1. After the 2016 change in the American Academy of Pediatrics’ (AAP) guidelines for brief resolved unexplained events (BRUEs), both rates of admission and of diagnostic testing for infants who presented to the emergency room with BRUEs decreased significantly from 2015 to 2017.

2. Despite this downtrend in admissions and diagnostic testing, revisits after initial presentation for BRUEs did not increase after the guideline changes and, rather, decreased slightly for infants less than 60 days old.

Evidence Rating Level: 2 (Good)

Study Rundown:

In 2016, the AAP renamed the previously-termed apparent life-threatening event (ALTE), instead referring to these episodes as BRUEs. In addition to renaming the events, the AAP also redefined the entity and changed management guidelines to include risk stratification and management recommendations for low-risk patients. Authors of this study sought to determine whether or not rates of admissions and diagnostic testing (such as MRIs, chest radiographs, electrocardiograms, and cerebral spinal fluid testing, among other things) decreased after the changes in these guidelines. Results from this retrospective cohort study suggested that rates of both admissions and diagnostic testing decreased, with admission rates being particularly low in infants greater than 2 months of age. Despite decreased rates of admissions and diagnostic testing, rates of revisits after initial presentation for BRUE did not increase after implementation of the new guidelines. Further study is required to determine whether or not outcomes changed following the guideline changes for this population of patients. Still, the overall trend away from admission and diagnostic testing without an increase in revisit rates indicates that the new guidelines have given providers both a safe and more cost-effective means of managing patients presenting with BRUE.

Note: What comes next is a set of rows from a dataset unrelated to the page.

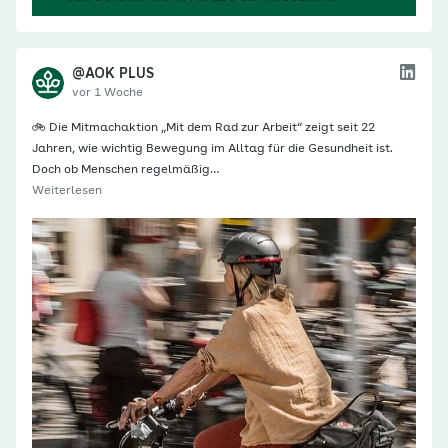
@AOK PLUS
vor 1 Woche
🚲 Die Mitmachaktion „Mit dem Rad zur Arbeit“ zeigt seit 22
Jahren, wie wichtig Bewegung im Alltag für die Gesundheit ist.
Doch ob Menschen regelmäßig…
Weiterlesen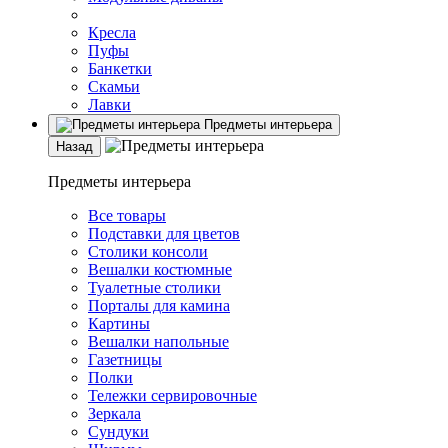
Кресла
Пуфы
Банкетки
Скамьи
Лавки
Предметы интерьера
Назад
Предметы интерьера
Все товары
Подставки для цветов
Столики консоли
Вешалки костюмные
Туалетные столики
Порталы для камина
Картины
Вешалки напольные
Газетницы
Полки
Тележки сервировочные
Зеркала
Сундуки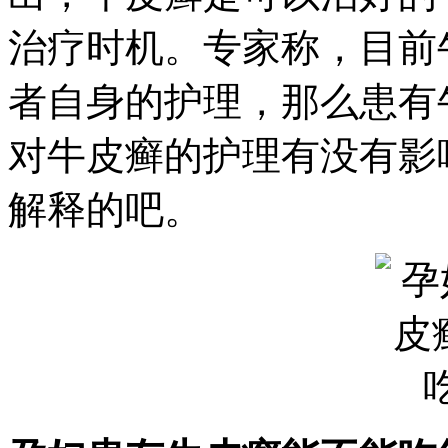
治疗时机。专家称，目前
者自身的护理，那么患有
对牛皮癣的护理有没有影
解释的吧。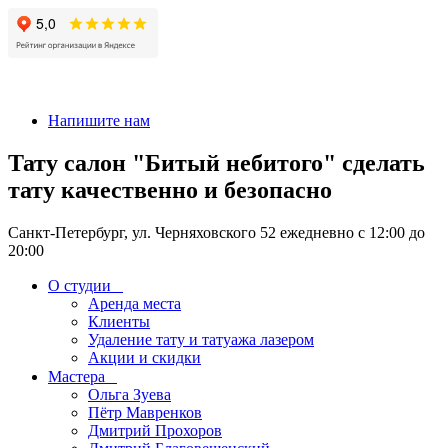
+7 911-926-17-56
Напишите нам
Тату салон "Битый небитого" сделать
тату качественно и безопасно
Санкт-Петербург, ул. Черняховского 52 ежедневно с 12:00 до
20:00
О студии
Аренда места
Клиенты
Удаление тату и татуажа лазером
Акции и скидки
Мастера
Ольга Зуева
Пётр Мавренков
Дмитрий Прохоров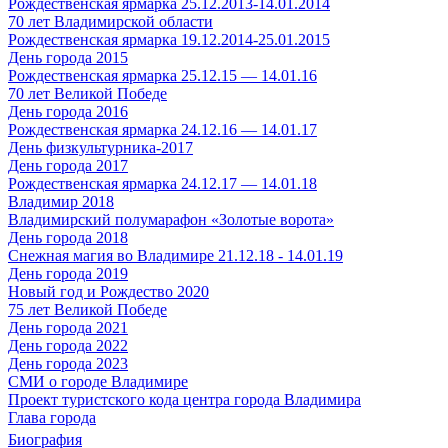
Рождественская ярмарка 25.12.2013-14.01.2014
70 лет Владимирской области
Рождественская ярмарка 19.12.2014-25.01.2015
День города 2015
Рождественская ярмарка 25.12.15 — 14.01.16
70 лет Великой Победе
День города 2016
Рождественская ярмарка 24.12.16 — 14.01.17
День физкультурника-2017
День города 2017
Рождественская ярмарка 24.12.17 — 14.01.18
Владимир 2018
Владимирский полумарафон «Золотые ворота»
День города 2018
Снежная магия во Владимире 21.12.18 - 14.01.19
День города 2019
Новый год и Рождество 2020
75 лет Великой Победе
День города 2021
День города 2022
День города 2023
СМИ о городе Владимире
Проект туристского кода центра города Владимира
Глава города
Биография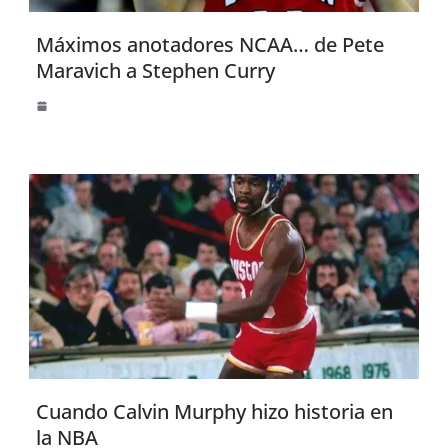
Máximos anotadores NCAA… de Pete
Maravich a Stephen Curry
Cuando Calvin Murphy hizo historia en
la NBA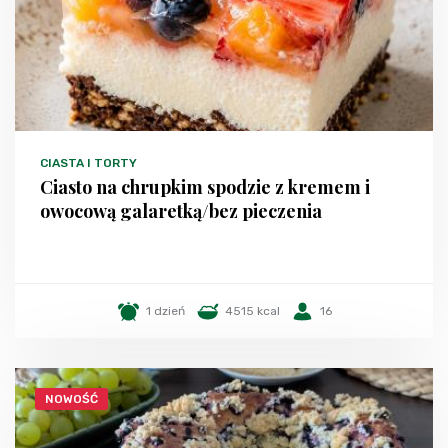
CIASTA I TORTY
Ciasto na chrupkim spodzie z kremem i
owocową galaretką/bez pieczenia
1 dzień
4515 kcal
16
NOWOŚĆ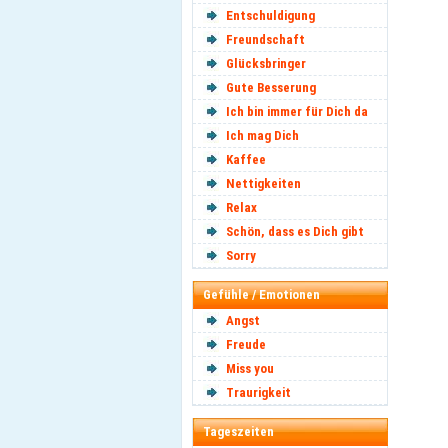
Entschuldigung
Freundschaft
Glücksbringer
Gute Besserung
Ich bin immer für Dich da
Ich mag Dich
Kaffee
Nettigkeiten
Relax
Schön, dass es Dich gibt
Sorry
Gefühle / Emotionen
Angst
Freude
Miss you
Traurigkeit
Tageszeiten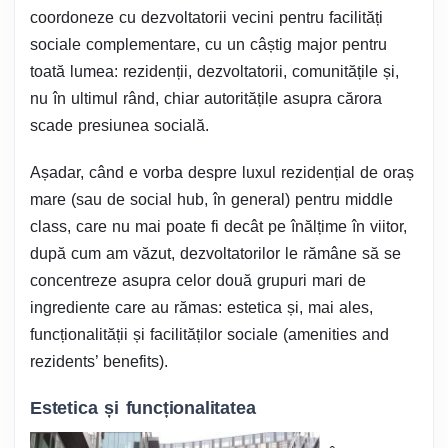
coordoneze cu dezvoltatorii vecini pentru facilități
sociale complementare, cu un câștig major pentru
toată lumea: rezidenții, dezvoltatorii, comunitățile și,
nu în ultimul rând, chiar autoritățile asupra cărora
scade presiunea socială.
Așadar, când e vorba despre luxul rezidențial de oraș
mare (sau de social hub, în general) pentru middle
class, care nu mai poate fi decât pe înălțime în viitor,
după cum am văzut, dezvoltatorilor le rămâne să se
concentreze asupra celor două grupuri mari de
ingrediente care au rămas: estetica și, mai ales,
funcționalității și facilităților sociale (amenities and
rezidents’ benefits).
Estetica și funcționalitatea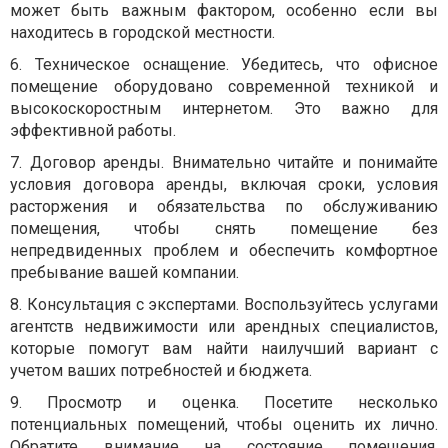
может быть важным фактором, особенно если вы
находитесь в городской местности.
6.
Техническое оснащение.
Убедитесь, что офисное
помещение оборудовано современной техникой и
высокоскоростным интернетом. Это важно для
эффективной работы.
7.
Договор аренды.
Внимательно читайте и понимайте
условия договора аренды, включая сроки, условия
расторжения и обязательства по обслуживанию
помещения, чтобы снять помещение без
непредвиденных проблем и обеспечить комфортное
пребывание вашей компании.
8.
Консультация с экспертами.
Воспользуйтесь услугами
агентств недвижимости или арендных специалистов,
которые помогут вам найти наилучший вариант с
учетом ваших потребностей и бюджета.
9.
Просмотр и оценка.
Посетите несколько
потенциальных помещений, чтобы оценить их лично.
Обратите внимание на состояние помещения,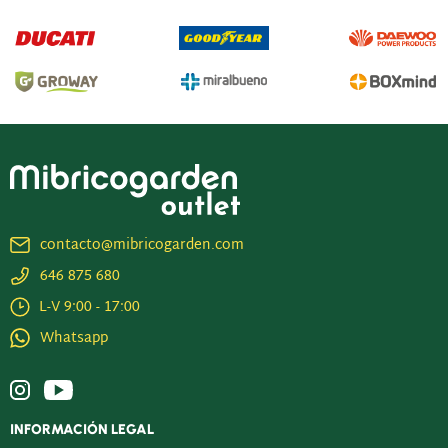
contacto@mibricogarden.com
646 875 680
L-V 9:00 - 17:00
Whatsapp
INFORMACIÓN LEGAL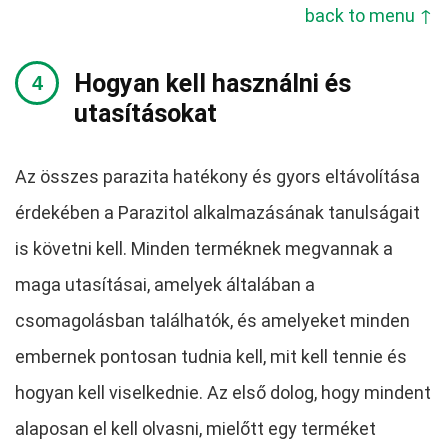
back to menu ↑
Hogyan kell használni és
utasításokat
Az összes parazita hatékony és gyors eltávolítása
érdekében a Parazitol alkalmazásának tanulságait
is követni kell. Minden terméknek megvannak a
maga utasításai, amelyek általában a
csomagolásban találhatók, és amelyeket minden
embernek pontosan tudnia kell, mit kell tennie és
hogyan kell viselkednie. Az első dolog, hogy mindent
alaposan el kell olvasni, mielőtt egy terméket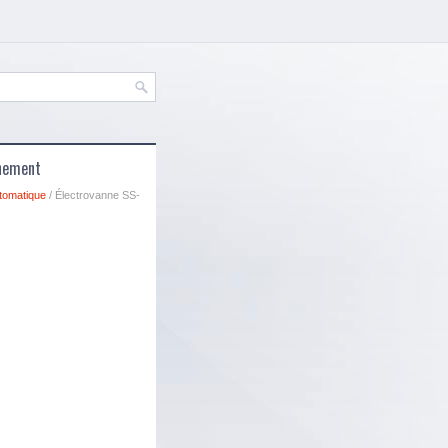
nnement
tomatique
/ Électrovanne SS-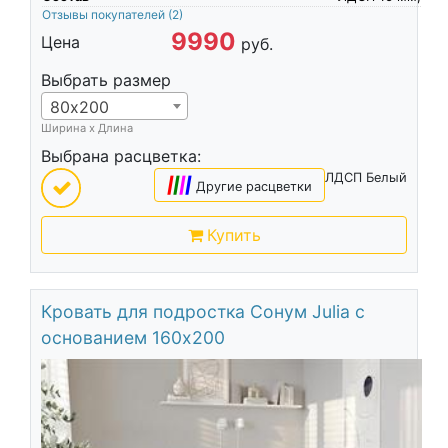
Отзывы покупателей
(2)
9990
Цена
руб.
Выбрать размер
80х200
Ширина х Длина
Выбрана расцветка:
ЛДСП Белый
|
|
|
|
Другие расцветки
Купить
Кровать для подростка Сонум Julia с
основанием 160х200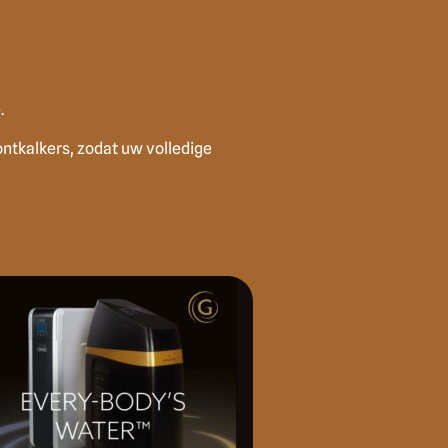
.
ntkalkers, zodat uw volledige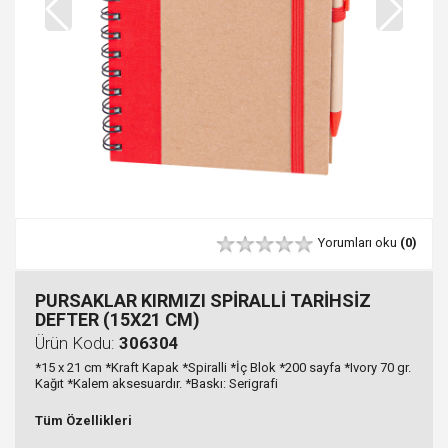
Yorumları oku
(0)
PURSAKLAR KIRMIZI SPİRALLİ TARİHSİZ
DEFTER (15X21 CM)
Ürün Kodu:
306304
*15 x 21 cm *Kraft Kapak *Spiralli *İç Blok *200 sayfa *Ivory 70 gr.
Kağıt *Kalem aksesuardır. *Baskı: Serigrafi
Tüm Özellikleri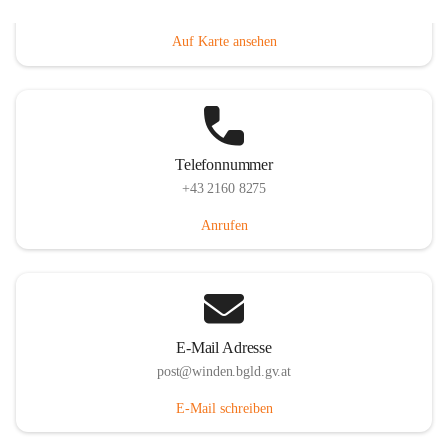
Hauptstraße 8, 7092 Winden am See, AUT
Auf Karte ansehen
Telefonnummer
+43 2160 8275
Anrufen
E-Mail Adresse
post@winden.bgld.gv.at
E-Mail schreiben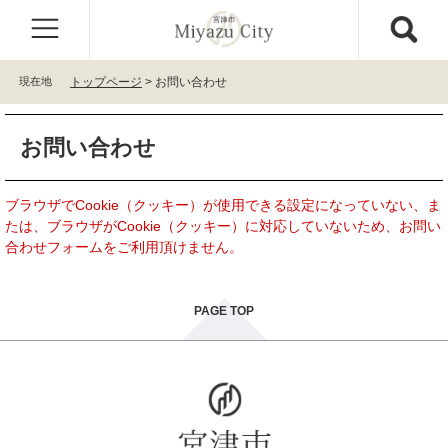
ペ
メ
ー
ニ
ジ
ュ
の
ー
現在地
トップページ
>
お問い合わせ
先
を
頭
飛
本
で
ば
お問い合わせ
文
す
し
。
て
本
ブラウザでCookie（クッキー）が使用できる設定になっていない、ま
文
たは、ブラウザがCookie（クッキー）に対応していないため、お問い
へ
合わせフォームをご利用頂けません。
PAGE TOP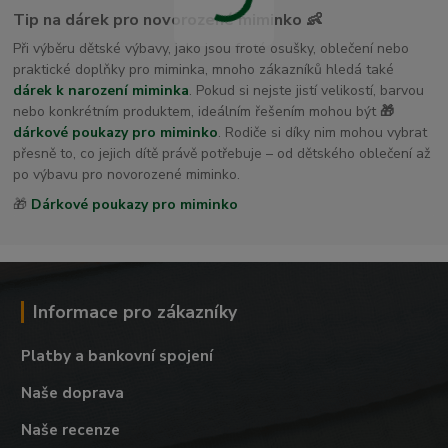
Tip na dárek pro novorozené miminko 👶
Při výběru dětské výbavy, jako jsou froté osušky, oblečení nebo
praktické doplňky pro miminka, mnoho zákazníků hledá také
dárek k narození miminka
. Pokud si nejste jistí velikostí, barvou
nebo konkrétním produktem, ideálním řešením mohou být
🎁
dárkové poukazy pro miminko
. Rodiče si díky nim mohou vybrat
přesně to, co jejich dítě právě potřebuje – od dětského oblečení až
po výbavu pro novorozené miminko.
🎁
Dárkové poukazy pro miminko
Informace pro zákazníky
Platby a bankovní spojení
Naše doprava
Naše recenze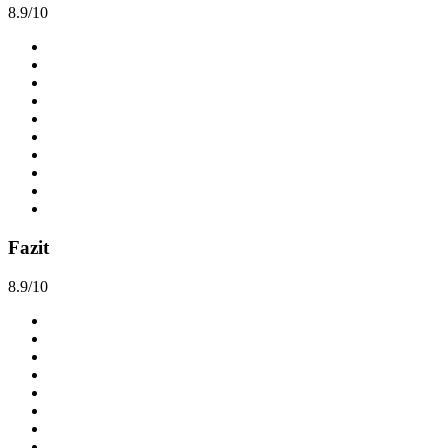
8.9/10
Fazit
8.9/10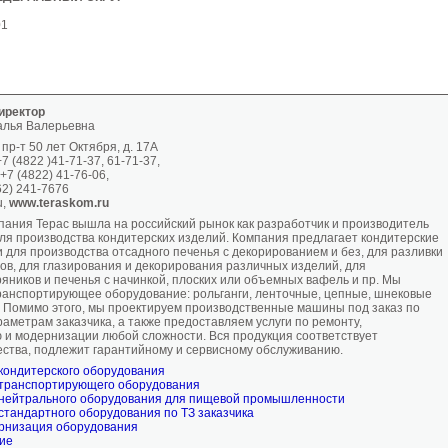
01
иректор
алья Валерьевна
, пр-т 50 лет Октября, д. 17А
7 (4822 )41-71-37, 61-71-37,
+7 (4822) 41-76-06,
62) 241-7676
u,
www.teraskom.ru
мпания Терас вышла на российский рынок как разработчик и производитель
ля производства кондитерских изделий. Компания предлагает кондитерские
 для производства отсадного печенья с декорированием и без, для разливки
сов, для глазирования и декорирования различных изделий, для
яников и печенья с начинкой, плоских или объемных вафель и пр. Мы
ранспортирующее оборудование: рольганги, ленточные, цепные, шнековые
д. Помимо этого, мы проектируем производственные машины под заказ по
аметрам заказчика, а также предоставляем услуги по ремонту,
 и модернизации любой сложности. Вся продукция соответствует
ества, подлежит гарантийному и сервисному обслуживанию.
 кондитерского оборудования
 транспортирующего оборудования
 нейтрального оборудования для пищевой промышленности
стандартного оборудования по ТЗ заказчика
ернизация оборудования
ие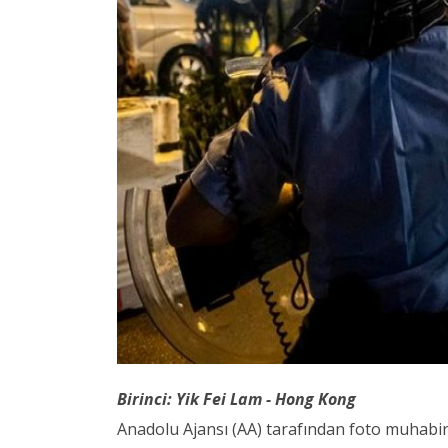
Birinci: Yik Fei Lam - Hong Kong
Anadolu Ajansı (AA) tarafından foto muhabirl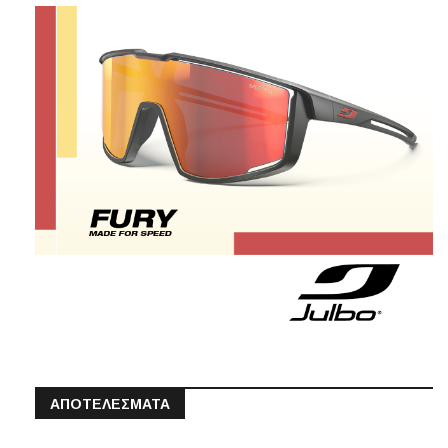
ΑΠΟΤΕΛΕΣΜΑΤΑ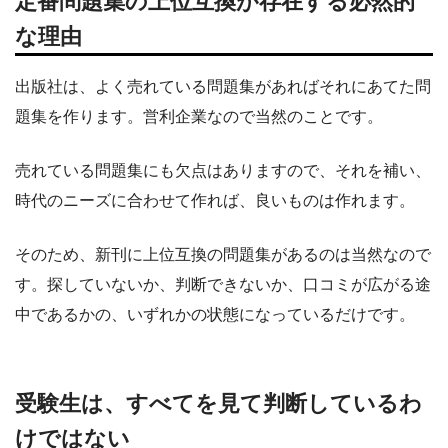
定番問題集の上位互換が存在する必然的
な理由
出版社は、よく売れている問題集があればそれにあてた問
題集を作ります。営利企業なので当然のことです。
売れている問題集にも欠点はありますので、それを補い、
時代のニーズに合わせて作れば、良いものは作れます。
そのため、新刊に上位互換の問題集があるのは当然なので
す。探していないか、判断できないか、口コミが広がる途
中であるかの、いずれかの状態になっているだけです。
受験生は、すべてを見て判断しているわ
けではない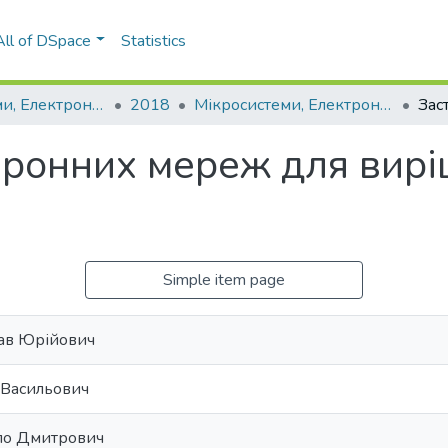
All of DSpace
Statistics
Мікросистеми, Електроніка та Акустика
2018
Мікросистеми, Електроніка та Акустика: науково-технічний журнал, Т. 23, № 4(105)
йронних мереж для вирі
Simple item page
ав Юрійович
 Васильович
ло Дмитрович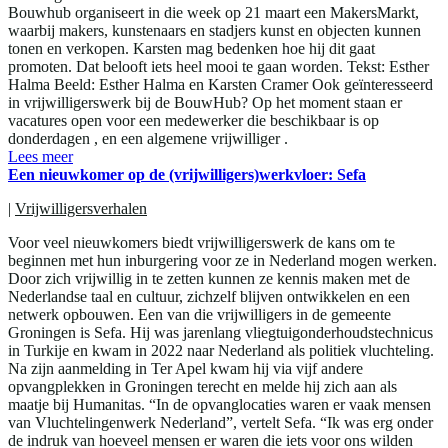
Bouwhub organiseert in die week op 21 maart een MakersMarkt,
waarbij makers, kunstenaars en stadjers kunst en objecten kunnen
tonen en verkopen. Karsten mag bedenken hoe hij dit gaat
promoten. Dat belooft iets heel mooi te gaan worden. Tekst: Esther
Halma Beeld: Esther Halma en Karsten Cramer Ook geïnteresseerd
in vrijwilligerswerk bij de BouwHub? Op het moment staan er
vacatures open voor een medewerker die beschikbaar is op
donderdagen , en een algemene vrijwilliger .
Lees meer
Een nieuwkomer op de (vrijwilligers)werkvloer: Sefa
|
Vrijwilligersverhalen
Voor veel nieuwkomers biedt vrijwilligerswerk de kans om te
beginnen met hun inburgering voor ze in Nederland mogen werken.
Door zich vrijwillig in te zetten kunnen ze kennis maken met de
Nederlandse taal en cultuur, zichzelf blijven ontwikkelen en een
netwerk opbouwen. Een van die vrijwilligers in de gemeente
Groningen is Sefa. Hij was jarenlang vliegtuigonderhoudstechnicus
in Turkije en kwam in 2022 naar Nederland als politiek vluchteling.
Na zijn aanmelding in Ter Apel kwam hij via vijf andere
opvangplekken in Groningen terecht en melde hij zich aan als
maatje bij Humanitas. “In de opvanglocaties waren er vaak mensen
van Vluchtelingenwerk Nederland”, vertelt Sefa. “Ik was erg onder
de indruk van hoeveel mensen er waren die iets voor ons wilden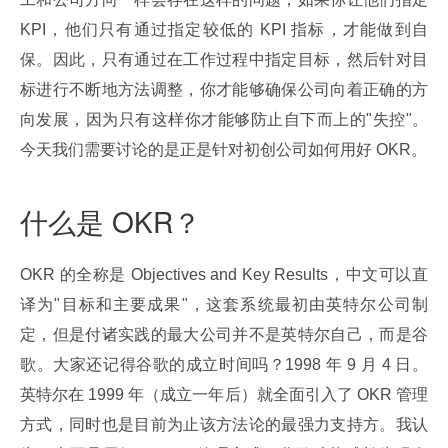
KPI，他们只有通过指定较低的 KPI 指标，才能做到自
保。因此，只有通过在工作过程中指定目标，然后针对目
标进行不断地方法调整，你才能够确保公司向着正确的方
向发展，因为只有这样你才能够防止自下而上的"失控"。
今天我们需要讨论的是正是针对初创公司如何用好 OKR。
什么是 OKR？
OKR 的全称是 Objectives and Key Results，中文可以直
译为"目标和主要成果"，这套系统最初由英特尔公司制
定，但是付诸实践的最大公司并不是英特尔自己，而是谷
歌。大家还记得谷歌的成立时间吗？1998 年 9 月 4 日。
英特尔在 1999 年（成立一年后）就全面引入了 OKR 管理
方式，同时也是目前为止该方法论的最强力支持方。我认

In-Depth [retrospective cohort]:

In this study, researchers initially identified 16 556 infants across 26 states and the District of Columbia with BRUE or ALTE; they ultimately included 9501 infants in the final sample (54.5% white, 46.9-47.3% male). Dividing the cohort into infants age 0 to 60 days and 61 to 365 days, researchers reviewed admission rates in this population before and after implementation of the new guidelines, in 2015 and 2017, respectively. Using billing codes, researchers reviewed whether the following tests (among others) were completed during hospitalization: electrocardiogram, electroencephalogram, cerebral spinal fluid testing, computed tomography (CT) imaging, MRI of the brain, chest radiograph, abdominal ultrasound, blood glucose, electrolyte testing, and testing for inborn errors of metabolism. Researchers also sought to determine whether revisit rates decreased before and after implementation of the guideline. Ultimately, researchers found that admission rates decreased for both groups, with an even more significant decrease for infants 61 to 365 days (18.0%, 95% CI 15.3% to 20.7%) than for infants age 0 to 60 days (5.7%, 95% CI 3.8 to 7.5%). Diagnostic testing also decreased for both groups, with chest radiograph rates decreasing most significantly for both infants 0 to 60 days (9.8%, 95% CI 7.2 to 12.5%) and 61 to 365 days (11.5%, 95% CI 8.3 to 14.6%). Revisit rates showed no significant increase or decrease for either group (0-60 days: -1.0%, 95% CI -3.1 to 1.0%; 61-365 days: 2.3%, 95% CI -0.2 to 4.8%).